§ TASK DIRECTIONS:
State the number of lines in the following data that contain the string "horaires", and nothing else.

---

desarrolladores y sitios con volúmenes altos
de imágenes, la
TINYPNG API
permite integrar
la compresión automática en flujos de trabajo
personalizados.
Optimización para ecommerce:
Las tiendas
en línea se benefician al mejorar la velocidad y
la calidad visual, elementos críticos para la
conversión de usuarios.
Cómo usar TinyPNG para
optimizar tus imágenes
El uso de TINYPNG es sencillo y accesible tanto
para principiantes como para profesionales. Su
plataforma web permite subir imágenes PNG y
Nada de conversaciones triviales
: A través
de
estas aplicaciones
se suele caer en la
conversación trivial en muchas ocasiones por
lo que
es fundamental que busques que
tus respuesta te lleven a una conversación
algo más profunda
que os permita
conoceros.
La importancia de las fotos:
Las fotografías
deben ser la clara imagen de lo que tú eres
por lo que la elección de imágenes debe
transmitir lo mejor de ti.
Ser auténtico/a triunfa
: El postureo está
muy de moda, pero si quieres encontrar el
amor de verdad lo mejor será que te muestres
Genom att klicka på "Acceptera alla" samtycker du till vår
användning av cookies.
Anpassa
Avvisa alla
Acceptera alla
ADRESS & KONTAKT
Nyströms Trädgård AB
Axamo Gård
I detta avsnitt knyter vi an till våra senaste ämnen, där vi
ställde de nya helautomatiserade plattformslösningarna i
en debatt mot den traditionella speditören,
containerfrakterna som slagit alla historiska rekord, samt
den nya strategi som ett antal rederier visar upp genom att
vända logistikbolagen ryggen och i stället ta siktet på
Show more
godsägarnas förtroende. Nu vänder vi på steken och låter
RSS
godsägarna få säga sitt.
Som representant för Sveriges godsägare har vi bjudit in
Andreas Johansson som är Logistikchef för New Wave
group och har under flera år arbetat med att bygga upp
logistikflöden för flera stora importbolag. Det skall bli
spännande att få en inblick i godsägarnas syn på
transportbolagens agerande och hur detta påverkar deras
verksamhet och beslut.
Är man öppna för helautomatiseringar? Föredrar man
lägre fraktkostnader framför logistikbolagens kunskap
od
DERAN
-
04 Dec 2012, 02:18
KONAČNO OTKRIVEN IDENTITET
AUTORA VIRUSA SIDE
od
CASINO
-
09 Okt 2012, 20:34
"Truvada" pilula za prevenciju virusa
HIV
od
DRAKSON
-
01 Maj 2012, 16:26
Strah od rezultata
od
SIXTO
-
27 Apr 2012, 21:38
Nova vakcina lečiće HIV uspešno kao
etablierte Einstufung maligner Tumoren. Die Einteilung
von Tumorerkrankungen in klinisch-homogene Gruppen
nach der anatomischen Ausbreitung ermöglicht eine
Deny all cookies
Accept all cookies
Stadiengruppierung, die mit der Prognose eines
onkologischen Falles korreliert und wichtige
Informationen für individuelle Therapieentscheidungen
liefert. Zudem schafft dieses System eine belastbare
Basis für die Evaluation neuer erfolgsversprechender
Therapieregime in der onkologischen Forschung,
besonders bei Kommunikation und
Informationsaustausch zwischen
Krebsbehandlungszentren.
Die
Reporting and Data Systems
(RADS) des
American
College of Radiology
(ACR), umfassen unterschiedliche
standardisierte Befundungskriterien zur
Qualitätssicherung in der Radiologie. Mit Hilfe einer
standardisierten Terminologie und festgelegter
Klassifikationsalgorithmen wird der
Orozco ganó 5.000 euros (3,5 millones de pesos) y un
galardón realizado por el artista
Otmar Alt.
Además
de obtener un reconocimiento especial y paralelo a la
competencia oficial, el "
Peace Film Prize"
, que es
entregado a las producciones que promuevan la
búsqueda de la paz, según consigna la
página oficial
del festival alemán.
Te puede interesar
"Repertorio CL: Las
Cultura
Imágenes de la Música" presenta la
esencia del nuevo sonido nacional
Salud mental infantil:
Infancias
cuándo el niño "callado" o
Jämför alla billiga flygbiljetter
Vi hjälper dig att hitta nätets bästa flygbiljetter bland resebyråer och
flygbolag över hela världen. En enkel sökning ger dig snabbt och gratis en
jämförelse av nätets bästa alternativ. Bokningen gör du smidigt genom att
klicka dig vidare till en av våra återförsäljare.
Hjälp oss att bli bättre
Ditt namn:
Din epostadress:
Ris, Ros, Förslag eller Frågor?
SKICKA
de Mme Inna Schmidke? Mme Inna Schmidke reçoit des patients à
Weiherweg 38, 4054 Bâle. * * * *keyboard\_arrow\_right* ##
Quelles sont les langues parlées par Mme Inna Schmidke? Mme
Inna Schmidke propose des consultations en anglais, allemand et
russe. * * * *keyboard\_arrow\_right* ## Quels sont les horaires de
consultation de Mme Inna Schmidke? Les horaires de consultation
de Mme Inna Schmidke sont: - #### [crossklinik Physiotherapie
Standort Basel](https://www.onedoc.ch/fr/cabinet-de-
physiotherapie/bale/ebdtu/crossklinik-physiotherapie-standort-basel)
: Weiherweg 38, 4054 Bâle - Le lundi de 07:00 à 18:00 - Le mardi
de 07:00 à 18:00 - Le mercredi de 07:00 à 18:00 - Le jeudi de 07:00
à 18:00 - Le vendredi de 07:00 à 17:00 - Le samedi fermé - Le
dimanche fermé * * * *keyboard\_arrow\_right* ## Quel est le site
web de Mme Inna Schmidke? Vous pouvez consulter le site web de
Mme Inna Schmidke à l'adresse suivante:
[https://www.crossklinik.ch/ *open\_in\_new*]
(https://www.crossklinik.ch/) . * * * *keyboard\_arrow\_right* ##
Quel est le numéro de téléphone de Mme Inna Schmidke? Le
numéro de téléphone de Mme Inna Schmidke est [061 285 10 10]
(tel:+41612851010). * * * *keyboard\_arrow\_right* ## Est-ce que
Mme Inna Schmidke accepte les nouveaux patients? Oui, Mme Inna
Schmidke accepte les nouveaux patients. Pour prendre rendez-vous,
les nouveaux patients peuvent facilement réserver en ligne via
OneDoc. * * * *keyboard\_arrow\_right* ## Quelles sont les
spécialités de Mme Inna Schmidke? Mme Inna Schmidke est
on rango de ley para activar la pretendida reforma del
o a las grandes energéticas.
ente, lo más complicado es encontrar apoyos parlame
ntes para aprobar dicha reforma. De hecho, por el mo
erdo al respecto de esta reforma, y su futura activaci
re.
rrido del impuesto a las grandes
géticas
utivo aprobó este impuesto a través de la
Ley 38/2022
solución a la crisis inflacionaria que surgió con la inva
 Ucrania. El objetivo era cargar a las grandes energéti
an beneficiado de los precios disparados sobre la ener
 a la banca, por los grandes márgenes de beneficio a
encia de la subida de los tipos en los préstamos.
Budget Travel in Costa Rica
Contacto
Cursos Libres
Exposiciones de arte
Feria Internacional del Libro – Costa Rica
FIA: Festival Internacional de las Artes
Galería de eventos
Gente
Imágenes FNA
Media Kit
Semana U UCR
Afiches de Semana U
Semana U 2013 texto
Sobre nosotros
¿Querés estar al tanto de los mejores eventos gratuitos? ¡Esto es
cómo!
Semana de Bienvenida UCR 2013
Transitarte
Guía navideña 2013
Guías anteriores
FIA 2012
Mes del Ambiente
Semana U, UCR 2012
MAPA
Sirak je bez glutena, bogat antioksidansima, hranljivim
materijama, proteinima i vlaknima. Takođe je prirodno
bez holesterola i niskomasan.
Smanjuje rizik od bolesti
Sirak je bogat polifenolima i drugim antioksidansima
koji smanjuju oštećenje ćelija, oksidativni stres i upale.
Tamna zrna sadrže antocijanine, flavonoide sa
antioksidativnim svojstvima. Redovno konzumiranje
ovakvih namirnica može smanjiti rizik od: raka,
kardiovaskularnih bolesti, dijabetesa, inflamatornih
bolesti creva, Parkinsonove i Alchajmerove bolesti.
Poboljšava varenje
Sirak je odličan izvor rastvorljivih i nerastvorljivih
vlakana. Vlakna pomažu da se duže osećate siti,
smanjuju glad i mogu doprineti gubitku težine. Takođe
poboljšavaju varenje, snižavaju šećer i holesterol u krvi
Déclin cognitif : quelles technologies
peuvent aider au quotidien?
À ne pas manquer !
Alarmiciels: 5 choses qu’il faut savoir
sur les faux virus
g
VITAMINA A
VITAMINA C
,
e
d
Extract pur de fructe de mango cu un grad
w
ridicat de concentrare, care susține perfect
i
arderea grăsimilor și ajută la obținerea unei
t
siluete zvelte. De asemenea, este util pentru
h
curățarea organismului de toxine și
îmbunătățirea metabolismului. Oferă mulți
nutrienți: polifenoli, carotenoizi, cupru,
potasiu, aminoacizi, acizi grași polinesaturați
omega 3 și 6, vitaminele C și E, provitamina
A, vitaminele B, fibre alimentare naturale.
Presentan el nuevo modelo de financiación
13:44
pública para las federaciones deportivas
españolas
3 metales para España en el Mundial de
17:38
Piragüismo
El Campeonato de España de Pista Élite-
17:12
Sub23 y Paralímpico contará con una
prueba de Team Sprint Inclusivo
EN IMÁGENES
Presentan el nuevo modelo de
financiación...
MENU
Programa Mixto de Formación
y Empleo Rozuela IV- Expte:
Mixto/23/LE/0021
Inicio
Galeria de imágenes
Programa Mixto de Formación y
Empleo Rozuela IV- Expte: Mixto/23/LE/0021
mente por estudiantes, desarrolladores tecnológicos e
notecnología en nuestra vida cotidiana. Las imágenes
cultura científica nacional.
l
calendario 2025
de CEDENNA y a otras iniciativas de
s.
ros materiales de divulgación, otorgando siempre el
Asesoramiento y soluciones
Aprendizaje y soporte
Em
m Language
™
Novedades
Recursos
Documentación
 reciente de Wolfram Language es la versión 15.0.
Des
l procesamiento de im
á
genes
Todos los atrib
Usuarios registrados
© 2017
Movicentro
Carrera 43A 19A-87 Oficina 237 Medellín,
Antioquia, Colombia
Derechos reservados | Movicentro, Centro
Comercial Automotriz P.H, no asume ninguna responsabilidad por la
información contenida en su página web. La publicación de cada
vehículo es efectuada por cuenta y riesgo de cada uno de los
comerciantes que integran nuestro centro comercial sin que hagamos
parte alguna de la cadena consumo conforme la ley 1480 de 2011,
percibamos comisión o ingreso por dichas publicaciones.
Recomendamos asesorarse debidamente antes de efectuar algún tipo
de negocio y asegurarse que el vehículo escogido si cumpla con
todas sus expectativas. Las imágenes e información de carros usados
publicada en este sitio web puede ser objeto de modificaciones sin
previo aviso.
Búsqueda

---

§ RESPONSE TO THIS TASK:
2